Brian Norris computersforpeace at gmail.com
Fri Jan 13 16:35:56 EST 2012


On Tue, Jan 10, 2012 at 3:59 AM, Angus CLARK <angus.clark at st.com> wrote:
> Thanks for reviewing the patches.

You're welcome! And thanks for your efforts. I'll try to finish the review soon.

> On 01/09/2012 07:38 PM, Brian Norris wrote:
>> On Thu, Jan 5, 2012 at 8:13 AM, Angus CLARK <angus.clark at st.com> wrote:
>> These patches get a little harder to deal with when there are columns
>> added, since line-by-line diff is pretty useless!
>
> Indeed, 'diff' is not particularly helpful when adding columns.  When re-doing
> the patches, I will attach an openoffice (.ods) version of the file, with the
> new columns highlighted in red.  This should make it easier to see what
> information has been added.  Then, by deleting the red columns, saving as CSV,
> and diff'ing with the previous version, we can check no other changes have been
> introduced.  What do you think?

This is essentially the same approach as already I used on the last
version of this patch; I applied your patches to a local mtd-www tree,
opened the new CSV in OpenOffice, removed the new columns, saved to
CSV and then diff'd with the original to check the side effects. This
isn't foolproof, but it worked OK.

I think your approach has a few less desirable side effects:

For one, I would be reviewing two independent pieces of work: your ODS
spreadsheet and your CSV patch. Although they *should* be fairly
interchangeable, I think it would be better for my review to be based
on the actual content.

Second, I think attachments are discouraged on this mailing list,
especially non-text. I could be wrong however, and anyway, mtd-www
development isn't really as strict, so this point isn't as important,
I believe.

Really, your approach only saves me the time of applying the patch, so
personally, while I appreciate the effort, it may work out better (for
my own work) to just go with a single data hunk (the patch diff) and I
can work from there to generate my own test spreadsheets.

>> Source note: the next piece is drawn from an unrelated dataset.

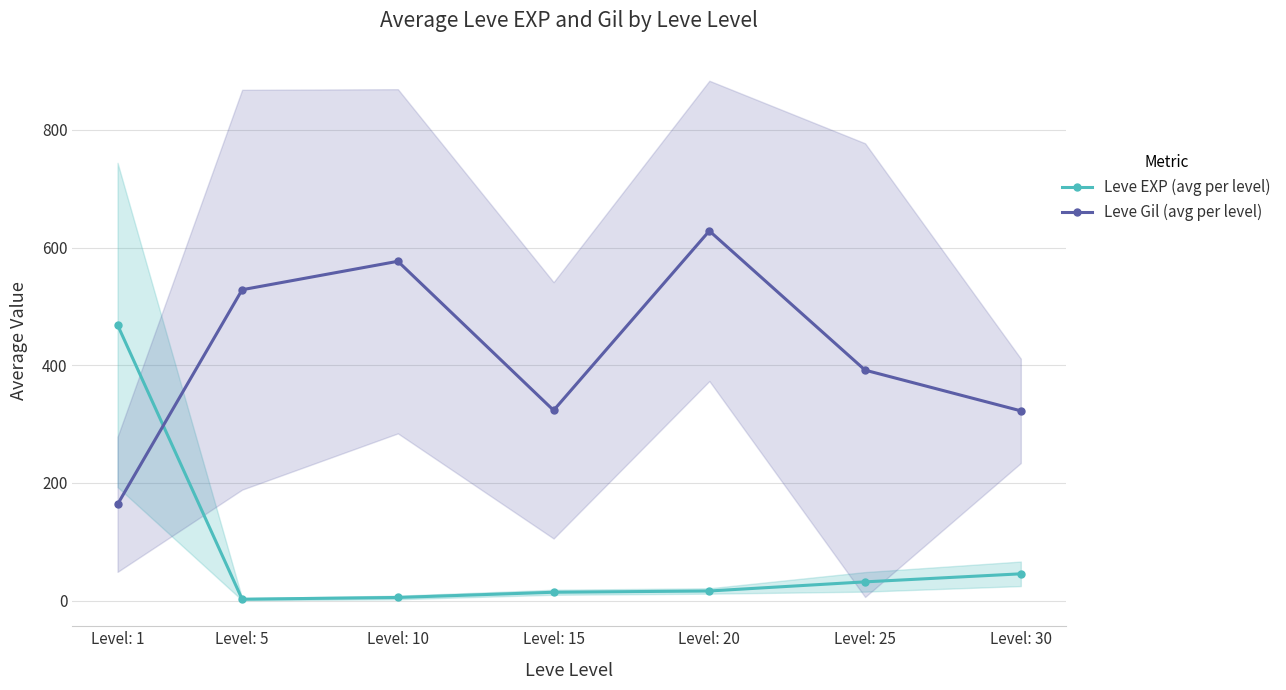

What is the difference between the Leve EXP (avg per level) values at Level: 25 and Level: 1?

436.7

>> ... However, I see that there are occasionally
>> multi-LUN chips where `Num. LUNs > Num. CS'. Apparently, there are
>> multiple LUNs on the same CE# and R/B# lines. Are such LUNs handled
>> transparently, such that no special board wiring is needed and that
>> software doesn't notice a difference? And is this where multi-plane
>> operations come into the picture?
>
> Yes, a device that comprises two LUNs on a single CS will handle the routing
> internally, based on upper address bit(s).  Typically, the device will also
> support multi-LUN, interleaved, operations.  (This is different to multi-plane
> support though.)
...
> The Micron datasheets give some nice diagrams, see MT29F64G08CBAAA for example
> (p20-25 on my Rev. E version).  This is a good example to look at, since the
> family of devices support multi-LUN and multi-plane operations.

Thanks for the pointers (and your diagram). I had found some similar
diagrams in other Micron datasheets and was getting a better
understanding, but your perspective is enlightening as well.